Beetle juice does not take the cake for weird, though, thanks to l-cysteine, an additive commonly found in baked goods. The additive is certified by the FDA as FS -- a substance that is permitted as an optional ingredient. Less than one part l-cysteine is allowed per 100 parts flour per FDA regulation.

A non-essential amino acid, l-cysteine is extracted from human hair and duck feathers. Human hair used to be the place to go for the acid, but in recent years 80 percent of l-cysteine has been obtained from our feathery friends, making it less Heart of Darkness and more DuckTales.

The hair-and-feather by-product is used to enhance the stretchiness of dough. It is a reducing agent, weakening the flour in bread products by breaking its protein network. This is particularly helpful when dough needs to be processed in large quantities by machines into bread, pizza crusts, cookies and the like.


Consumers can avoid unwanted ingredients by sticking to organic foods or foods with fewer ingredients -- the more natural, the better.

Indirectly coming into contact with that dough is animal bone char, which is used in refining most of the sugar sold in the United States to yield the pure-white crystals Americans are so familiar with. Bone char is not actually mixed with sugar, but is used as a filter to capture impurities in processed sugar.

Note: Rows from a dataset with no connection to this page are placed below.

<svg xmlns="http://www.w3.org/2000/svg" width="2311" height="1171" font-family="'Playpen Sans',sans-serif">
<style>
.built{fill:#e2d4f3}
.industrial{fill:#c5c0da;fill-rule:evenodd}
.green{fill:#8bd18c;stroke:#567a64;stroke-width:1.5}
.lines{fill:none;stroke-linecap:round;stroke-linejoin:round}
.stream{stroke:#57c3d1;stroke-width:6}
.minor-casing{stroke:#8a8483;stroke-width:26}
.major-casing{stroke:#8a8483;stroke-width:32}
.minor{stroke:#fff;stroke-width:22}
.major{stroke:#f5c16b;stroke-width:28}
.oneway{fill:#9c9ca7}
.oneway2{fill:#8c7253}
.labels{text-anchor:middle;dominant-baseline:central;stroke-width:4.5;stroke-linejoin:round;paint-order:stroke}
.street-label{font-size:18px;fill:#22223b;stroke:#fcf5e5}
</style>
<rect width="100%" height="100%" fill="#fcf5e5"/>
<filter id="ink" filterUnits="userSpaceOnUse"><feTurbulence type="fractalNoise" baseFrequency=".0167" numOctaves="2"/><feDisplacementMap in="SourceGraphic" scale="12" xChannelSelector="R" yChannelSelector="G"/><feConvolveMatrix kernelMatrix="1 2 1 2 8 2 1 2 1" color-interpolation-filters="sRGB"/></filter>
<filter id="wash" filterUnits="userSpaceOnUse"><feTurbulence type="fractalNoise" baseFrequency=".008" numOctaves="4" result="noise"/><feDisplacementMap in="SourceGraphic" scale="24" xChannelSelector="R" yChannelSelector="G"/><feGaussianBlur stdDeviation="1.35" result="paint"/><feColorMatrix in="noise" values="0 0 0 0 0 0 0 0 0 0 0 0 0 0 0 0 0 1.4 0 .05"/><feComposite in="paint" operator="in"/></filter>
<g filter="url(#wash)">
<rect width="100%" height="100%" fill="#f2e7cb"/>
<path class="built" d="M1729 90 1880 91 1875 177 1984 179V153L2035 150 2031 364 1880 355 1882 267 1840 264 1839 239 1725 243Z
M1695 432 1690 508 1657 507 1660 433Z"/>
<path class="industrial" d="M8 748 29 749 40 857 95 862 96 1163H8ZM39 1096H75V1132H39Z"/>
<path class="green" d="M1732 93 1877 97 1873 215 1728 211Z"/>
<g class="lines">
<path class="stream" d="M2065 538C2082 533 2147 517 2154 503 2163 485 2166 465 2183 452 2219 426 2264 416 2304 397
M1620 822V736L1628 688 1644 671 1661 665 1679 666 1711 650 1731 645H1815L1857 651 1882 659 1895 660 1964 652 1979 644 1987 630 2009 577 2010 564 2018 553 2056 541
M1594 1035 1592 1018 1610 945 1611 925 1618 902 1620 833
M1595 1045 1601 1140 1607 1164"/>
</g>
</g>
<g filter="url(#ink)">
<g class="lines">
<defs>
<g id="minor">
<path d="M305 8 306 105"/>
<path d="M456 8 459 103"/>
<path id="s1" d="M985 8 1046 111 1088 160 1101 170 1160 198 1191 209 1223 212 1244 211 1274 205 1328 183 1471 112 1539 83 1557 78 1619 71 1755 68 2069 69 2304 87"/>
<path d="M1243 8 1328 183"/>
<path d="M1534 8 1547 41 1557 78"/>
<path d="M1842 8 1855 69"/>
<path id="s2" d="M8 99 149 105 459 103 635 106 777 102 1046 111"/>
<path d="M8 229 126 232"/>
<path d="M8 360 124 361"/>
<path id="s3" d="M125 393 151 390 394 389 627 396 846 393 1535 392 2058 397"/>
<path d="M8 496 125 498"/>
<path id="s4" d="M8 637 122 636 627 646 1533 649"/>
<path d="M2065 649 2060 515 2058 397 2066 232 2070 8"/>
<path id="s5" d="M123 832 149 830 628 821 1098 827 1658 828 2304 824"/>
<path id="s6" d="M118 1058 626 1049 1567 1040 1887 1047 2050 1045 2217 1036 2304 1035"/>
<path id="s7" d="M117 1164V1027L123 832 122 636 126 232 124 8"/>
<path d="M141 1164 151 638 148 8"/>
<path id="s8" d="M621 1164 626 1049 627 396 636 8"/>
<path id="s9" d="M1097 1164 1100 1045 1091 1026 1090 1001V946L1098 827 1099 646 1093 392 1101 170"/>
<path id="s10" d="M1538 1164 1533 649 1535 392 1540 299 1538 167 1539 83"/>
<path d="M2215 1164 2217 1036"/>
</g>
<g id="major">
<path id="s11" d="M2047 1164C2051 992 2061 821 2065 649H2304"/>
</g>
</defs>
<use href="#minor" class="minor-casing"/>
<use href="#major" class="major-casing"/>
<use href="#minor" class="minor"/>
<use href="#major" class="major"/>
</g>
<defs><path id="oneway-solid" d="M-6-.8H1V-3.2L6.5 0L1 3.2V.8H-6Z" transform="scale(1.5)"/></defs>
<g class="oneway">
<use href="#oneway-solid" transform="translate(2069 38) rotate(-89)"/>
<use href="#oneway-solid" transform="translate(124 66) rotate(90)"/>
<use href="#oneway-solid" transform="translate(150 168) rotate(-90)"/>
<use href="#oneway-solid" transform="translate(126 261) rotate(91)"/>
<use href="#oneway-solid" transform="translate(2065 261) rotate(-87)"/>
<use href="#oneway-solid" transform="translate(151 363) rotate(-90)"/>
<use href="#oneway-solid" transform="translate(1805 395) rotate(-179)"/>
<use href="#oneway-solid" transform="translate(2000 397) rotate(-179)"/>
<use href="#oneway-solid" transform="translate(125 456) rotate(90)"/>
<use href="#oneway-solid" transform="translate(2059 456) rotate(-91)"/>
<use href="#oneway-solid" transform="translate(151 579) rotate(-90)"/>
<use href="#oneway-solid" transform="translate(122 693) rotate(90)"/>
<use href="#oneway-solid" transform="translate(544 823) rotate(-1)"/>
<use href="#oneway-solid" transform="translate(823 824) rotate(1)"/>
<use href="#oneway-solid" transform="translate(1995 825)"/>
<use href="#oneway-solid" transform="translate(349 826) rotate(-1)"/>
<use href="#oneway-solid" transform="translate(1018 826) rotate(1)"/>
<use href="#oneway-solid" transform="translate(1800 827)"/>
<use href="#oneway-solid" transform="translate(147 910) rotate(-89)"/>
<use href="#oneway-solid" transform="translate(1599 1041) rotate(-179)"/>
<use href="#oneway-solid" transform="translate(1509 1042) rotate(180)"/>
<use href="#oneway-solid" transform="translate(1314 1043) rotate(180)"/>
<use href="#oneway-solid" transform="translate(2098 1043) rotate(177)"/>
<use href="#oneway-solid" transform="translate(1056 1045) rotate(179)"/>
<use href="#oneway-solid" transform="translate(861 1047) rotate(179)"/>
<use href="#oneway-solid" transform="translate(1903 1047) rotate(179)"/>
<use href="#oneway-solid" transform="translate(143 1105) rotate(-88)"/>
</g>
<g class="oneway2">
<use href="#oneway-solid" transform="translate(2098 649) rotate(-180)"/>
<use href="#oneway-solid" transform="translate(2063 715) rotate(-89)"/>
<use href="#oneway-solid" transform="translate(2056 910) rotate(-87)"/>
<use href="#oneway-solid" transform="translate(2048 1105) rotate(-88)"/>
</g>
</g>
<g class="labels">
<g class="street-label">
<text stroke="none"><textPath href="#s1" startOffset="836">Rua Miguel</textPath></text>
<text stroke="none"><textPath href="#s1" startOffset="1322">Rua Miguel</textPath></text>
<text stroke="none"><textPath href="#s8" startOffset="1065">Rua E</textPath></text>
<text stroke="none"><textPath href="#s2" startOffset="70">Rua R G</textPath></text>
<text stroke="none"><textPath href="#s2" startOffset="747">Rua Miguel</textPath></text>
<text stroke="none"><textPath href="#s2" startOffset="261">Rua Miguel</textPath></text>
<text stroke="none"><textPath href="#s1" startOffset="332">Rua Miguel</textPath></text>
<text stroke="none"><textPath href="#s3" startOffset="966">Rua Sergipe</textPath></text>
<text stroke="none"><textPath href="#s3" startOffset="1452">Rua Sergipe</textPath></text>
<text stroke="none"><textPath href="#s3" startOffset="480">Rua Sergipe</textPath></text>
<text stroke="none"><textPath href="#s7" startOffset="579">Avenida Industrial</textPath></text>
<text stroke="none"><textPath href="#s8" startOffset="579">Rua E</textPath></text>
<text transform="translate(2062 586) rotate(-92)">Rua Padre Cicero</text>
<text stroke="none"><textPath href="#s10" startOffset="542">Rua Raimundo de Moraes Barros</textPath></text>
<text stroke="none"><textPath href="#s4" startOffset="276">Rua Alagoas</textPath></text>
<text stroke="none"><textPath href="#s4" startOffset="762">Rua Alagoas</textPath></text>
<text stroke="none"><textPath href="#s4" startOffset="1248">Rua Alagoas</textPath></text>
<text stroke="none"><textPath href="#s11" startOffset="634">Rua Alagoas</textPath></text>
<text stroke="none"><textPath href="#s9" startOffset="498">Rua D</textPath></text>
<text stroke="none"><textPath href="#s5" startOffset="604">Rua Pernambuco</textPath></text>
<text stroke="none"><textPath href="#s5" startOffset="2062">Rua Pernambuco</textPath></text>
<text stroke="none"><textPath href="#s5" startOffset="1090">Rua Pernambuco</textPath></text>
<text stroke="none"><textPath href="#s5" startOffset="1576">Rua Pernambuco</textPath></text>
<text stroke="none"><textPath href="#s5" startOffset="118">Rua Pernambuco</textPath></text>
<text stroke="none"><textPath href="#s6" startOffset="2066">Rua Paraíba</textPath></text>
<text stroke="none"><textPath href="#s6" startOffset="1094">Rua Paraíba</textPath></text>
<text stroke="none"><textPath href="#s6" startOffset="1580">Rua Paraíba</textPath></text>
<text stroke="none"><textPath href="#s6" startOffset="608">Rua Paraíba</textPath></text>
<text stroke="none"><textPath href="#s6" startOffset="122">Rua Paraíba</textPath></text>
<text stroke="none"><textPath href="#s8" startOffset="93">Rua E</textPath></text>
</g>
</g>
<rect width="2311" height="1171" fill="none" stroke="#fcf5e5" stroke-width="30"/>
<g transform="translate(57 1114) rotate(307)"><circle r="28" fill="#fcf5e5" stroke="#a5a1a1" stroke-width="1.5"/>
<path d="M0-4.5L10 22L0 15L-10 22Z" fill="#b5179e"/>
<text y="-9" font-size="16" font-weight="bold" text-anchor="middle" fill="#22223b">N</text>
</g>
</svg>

Comfortingly, to prevent the spread of mad-cow disease, the skull and spine of the animal -- commonly a cow, in the U.S. -- are never used. Only the dense ones, such as pelvic bones, are effective.

Bone char is only used to filter cane sugar, though -- beet sugar never comes in contact with the burnt animal parts. A mixture of the two types of sugar, however, will usually result in bone char being used as a refining system.

The ingredients in processed food may be unappetizing, but the FDA says they are safe, at least as far as can be reasonably assumed. The administration sets limits that are well below what has been found to be the actual limit of safe consumption.

The FDA stresses, though, that due to the limits of science, the safe limits can never be 100-percent certain. Consumers can avoid unwanted ingredients by sticking to organic foods or foods with fewer ingredients -- the more natural, the better.